Starving, we walk across the street to get the only food that seems to be anywhere in sight, McDonald's. Now, I am a little ashamed to admit, but I like Chicken McNuggets. Maybe it is because they were first introduced when I was a kid and I was grateful for the alternative to their gross hamburgers (not that we were treated to McDonald's very often at all), but a road trip has become my excuse to indulge in my guilty pleasure. It is 10pm and the McDonald's is packed full, I doubt one more person would be allowed to enter for fear of being fined by the Fire Marshall. After a very long line at the counter, a plain, young woman with light brown hair and a European accent takes my order.
Paul is outside with Poppy furiously working away on his iPhone trying to find us a room, but it is looker more bleak with every try. Are we going to have to sleep in our car? Are we going to have to drive a couple of hours to find a room? Its already late and most people are probably checked in to their reserved rooms, our chances of someone cancelling at this hour are slim. This is what you get for being spontaneous and not planning ahead. I go back in McDonald's to wait for my order, with all the people, they seemed to be taking a very long time. Finally, I get my to-go order and quickly walk outside. Paul is on the phone and it sounds like he found a room.
"How about I give you my information when we get there? We are just across the street." he says and hangs up.
"She found a room at the Rodeway Inn?" I say.

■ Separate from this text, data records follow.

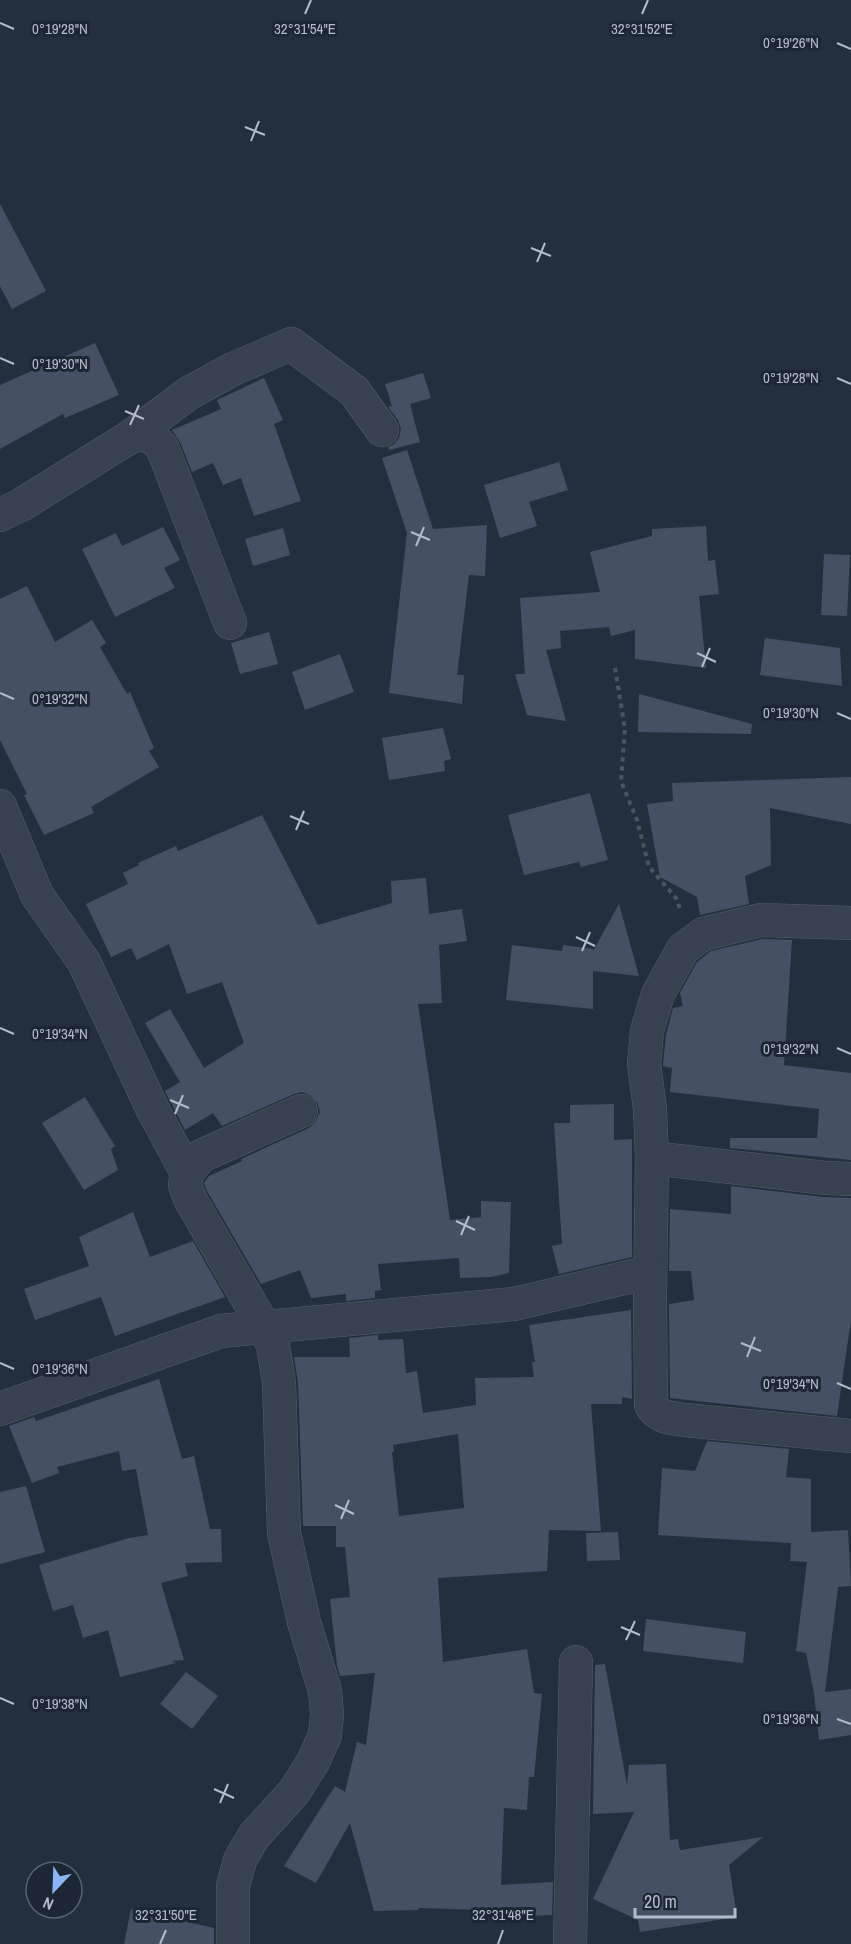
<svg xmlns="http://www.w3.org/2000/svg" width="851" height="1944" font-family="'Archivo Narrow',sans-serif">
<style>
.building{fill:#455162;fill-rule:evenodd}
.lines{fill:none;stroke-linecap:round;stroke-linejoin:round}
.minor-casing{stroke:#565f6c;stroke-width:34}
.path{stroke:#44595c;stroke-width:4;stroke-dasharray:4.5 4.5;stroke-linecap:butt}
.minor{stroke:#38414e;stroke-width:33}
.ticks{fill:none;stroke:#b4bcc9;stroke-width:2}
.ticks-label{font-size:15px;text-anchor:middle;fill:#b4bcc9;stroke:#1d2633;stroke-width:6;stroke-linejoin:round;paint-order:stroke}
</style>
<rect width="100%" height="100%" fill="#242f3e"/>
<g class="building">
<polygon points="0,204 46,291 12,309 0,286"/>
<polygon points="95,343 119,395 65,418 63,414 0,449 0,385"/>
<polygon points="423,373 431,398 410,404 420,442 389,450 388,447 393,445 399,438 401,429 398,420 388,407 392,406 385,384"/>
<polygon points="264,378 283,420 274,424 301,501 254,516 241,478 223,485 213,463 192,472 180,442 172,430 221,409 217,400"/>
<polygon points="407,450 433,529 487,525 485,576 469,575 457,675 464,675 462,704 389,693 407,533 382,458"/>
<polygon points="559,462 568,490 529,502 537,526 500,538 484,485"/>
<polygon points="706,526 708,561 715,560 719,594 699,596 706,668 635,659 635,630 611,636 609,627 560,631 561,648 546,650 566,721 527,715 515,674 525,674 520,598 600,592 590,552 652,536 652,529"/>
<polygon points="163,527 180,560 164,568 175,588 115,617 82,549 116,533 122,546"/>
<polygon points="283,528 290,555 253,566 245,539"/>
<polygon points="824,554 850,555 847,616 821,615"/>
<polygon points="27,586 55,642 92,620 106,643 100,647 127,694 130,692 154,748 149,751 159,767 91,807 94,813 44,835 24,795 27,794 0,740 0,599"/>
<polygon points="269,632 278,664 240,674 231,643"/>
<polygon points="765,638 840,648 842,686 760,675"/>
<polygon points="340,654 354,692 305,710 292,672"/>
<polygon points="639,694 752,724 751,734 638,732"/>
<polygon points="443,728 451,759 444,761 445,771 389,780 382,738"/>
<polygon points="851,777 851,824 770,808 771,865 745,876 749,904 700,915 697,897 660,877 647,804 673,801 672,783"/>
<polygon points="590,793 608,860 581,867 579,862 524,875 508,815"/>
<polygon points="262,815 318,925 392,903 391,881 426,878 429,914 462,909 467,941 439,945 442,1003 418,1004 450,1220 481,1217 481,1201 511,1202 509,1273 491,1277 460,1278 459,1258 378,1264 381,1290 375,1291 375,1298 346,1301 346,1294 311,1298 300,1270 261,1284 207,1191 204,1183 209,1176 242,1161 241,1159 309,1128 316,1121 320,1112 318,1104 311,1096 302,1092 294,1094 222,1126 213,1113 185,1130 165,1091 180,1082 145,1023 170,1009 204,1068 244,1043 222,982 187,994 169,944 137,960 131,948 111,957 86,904 128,884 123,873 139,865 138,863 176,846 178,851"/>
<polygon points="619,904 639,976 593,971 593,1009 506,1000 512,945 562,951 563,945 593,949 593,951"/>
<polygon points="763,939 792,940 784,1065 851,1073 851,1160 730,1148 730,1138 817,1138 819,1109 670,1092 672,1068 663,1066 663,1064 666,1035 673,1008 683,1006 680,993 697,962 711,951"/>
<polygon points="85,1097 115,1146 111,1149 118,1170 84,1190 42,1123"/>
<polygon points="614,1104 614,1140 632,1139 632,1257 559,1274 552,1246 562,1244 554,1123 570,1123 570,1105"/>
<polygon points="731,1186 823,1197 851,1198 851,1320 837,1416 670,1398 669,1304 694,1300 691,1271 669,1271 670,1209 731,1214"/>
<polygon points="133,1212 150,1257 193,1241 225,1297 115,1336 101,1297 35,1320 24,1289 89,1266 79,1237"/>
<path d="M631,1310L632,1399L622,1397V1404H591L601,1531L549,1530L547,1571L438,1578L443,1662L527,1649L534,1693L542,1694L534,1777H529L527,1810L504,1808L501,1885L553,1882L552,1915L524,1916L523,1911L418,1908L419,1910L374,1911L350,1823L316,1883L284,1866L335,1786L345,1792L357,1742L366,1745L375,1673L340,1676L337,1665L330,1599L350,1597L345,1547H336V1526H303L298,1382L294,1357H350L349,1338L378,1335V1340L403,1339L406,1373L417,1371L423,1413L476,1405L475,1378L534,1377L532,1362H535L529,1325ZM458,1434L464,1508L399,1516L392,1452H394L393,1445Z"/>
<polygon points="159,1379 182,1459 194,1456 210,1529 221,1529 222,1562 185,1563 188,1576 161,1583 184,1660 172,1661 176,1663 120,1677 108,1630 83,1638 73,1605 53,1611 39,1565 129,1538 148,1535 136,1469 122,1471 119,1451 57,1467 59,1473 32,1483 9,1426 34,1417 36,1421"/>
<polygon points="707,1441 789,1449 786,1477 811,1479 811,1532 848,1530 851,1586 838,1587 825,1692 851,1689 851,1735 819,1740 814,1693 806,1653 796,1651 807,1562 790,1561 791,1543 658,1535 662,1468 695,1471"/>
<polygon points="26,1486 45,1552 0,1564 0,1492"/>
<polygon points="618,1532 620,1560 587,1561 586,1533"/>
<polygon points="646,1619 746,1632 743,1663 643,1651"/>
<polygon points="605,1664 627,1785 629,1765 666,1764 670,1840 678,1839 680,1850 763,1837 729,1865 737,1917 640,1932 638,1920 593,1899 634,1812 593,1814 595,1665"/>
<polygon points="186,1672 218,1696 192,1729 160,1704"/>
<polygon points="131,1909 214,1928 214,1944 124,1944"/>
</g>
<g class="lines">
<defs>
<g id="minor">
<path d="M130,437C147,433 152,435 163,449L230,623"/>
<polyline points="0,515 21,505 130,437 189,393 233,369 291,344 354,391 382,430"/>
<polyline points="0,806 37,895 84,962 153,1110 187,1173"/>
<path d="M851,923L761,920L703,934L683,949L658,994L647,1031L644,1064L650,1109L652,1158L650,1295L651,1405C658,1418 671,1418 685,1420L851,1436"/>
<polyline points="652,1158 825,1178 851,1179"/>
<polyline points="0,1409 221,1331 514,1304 650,1272"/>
<polyline points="233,1944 233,1886 240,1860 254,1836 294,1792 313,1762 325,1735 327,1714 325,1691 304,1622 284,1533 279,1383 273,1345 264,1327 190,1199 185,1185 187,1173 201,1156 301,1111"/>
<polyline points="570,1944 576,1662"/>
</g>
</defs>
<use href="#minor" class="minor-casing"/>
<polyline class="path" points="615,668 625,729 621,781 637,820 649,867 676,898 681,911"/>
<use href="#minor" class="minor"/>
</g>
<path class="ticks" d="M305,14L311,0M642,14L648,0M0,23L14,29M837,43L851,49M245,127L265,135M251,141L259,121M531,248L551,256M537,262L545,243M0,358L14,364M837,378L851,384M125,411L144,419M130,425L139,405M411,532L430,540M416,546L424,527M697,653L716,662M702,667L710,648M0,693L14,699M837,713L851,719M290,816L309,824M296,830L304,811M576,937L595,946M582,951L590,932M0,1028L14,1034M837,1048L851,1054M170,1100L189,1108M175,1114L183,1095M456,1221L475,1230M461,1235L469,1216M741,1343L761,1351M747,1357L755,1337M0,1363L14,1369M837,1383L851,1389M335,1505L354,1514M341,1519L349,1500M621,1627L640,1635M626,1640L635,1621M0,1698L14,1704M837,1719L851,1724M214,1789L234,1798M220,1803L228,1784M160,1944L166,1930M498,1944L503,1930"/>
<g class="ticks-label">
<text x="60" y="34">0°19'28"N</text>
<text x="305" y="34">32°31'54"E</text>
<text x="642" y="34">32°31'52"E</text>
<text x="791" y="48">0°19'26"N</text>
<text x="60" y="369">0°19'30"N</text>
<text x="791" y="383">0°19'28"N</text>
<text x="60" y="704">0°19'32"N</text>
<text x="791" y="718">0°19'30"N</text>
<text x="60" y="1039">0°19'34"N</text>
<text x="791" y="1054">0°19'32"N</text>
<text x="60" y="1374">0°19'36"N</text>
<text x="791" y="1389">0°19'34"N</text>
<text x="60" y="1709">0°19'38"N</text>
<text x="791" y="1724">0°19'36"N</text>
<text x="166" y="1920">32°31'50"E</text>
<text x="503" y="1920">32°31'48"E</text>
</g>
<g transform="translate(54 1890) rotate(203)"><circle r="28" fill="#1d2633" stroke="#59626f" stroke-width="1.5"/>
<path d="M0-4.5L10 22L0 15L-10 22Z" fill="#8ab4f8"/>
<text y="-9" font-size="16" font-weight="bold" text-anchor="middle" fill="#b4bcc9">N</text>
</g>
<path d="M635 1908v9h100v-9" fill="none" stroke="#b4bcc9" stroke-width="3"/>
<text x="644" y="1908" font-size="18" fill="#b4bcc9" stroke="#1d2633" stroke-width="4.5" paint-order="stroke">20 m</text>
</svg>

"Yup, and I almost didn't answer her call because it was from a Portland area code!"
We walk across the street to the Rodeway Inn. The young woman seems really happy that she found us a room. It turns out she is from Portland and is going to school at Montana State University, the phone system is so complicated at the hotel that she called us from her personal cell phone to tell us of the last minute cancelled reservation.
"It was crazy," she said, "Right after you left, the room cancellation flashed across my computer screen. I think you got the last hotel room in Bozeman."
Maybe foregoing the plan and being spontaneous can work out after all.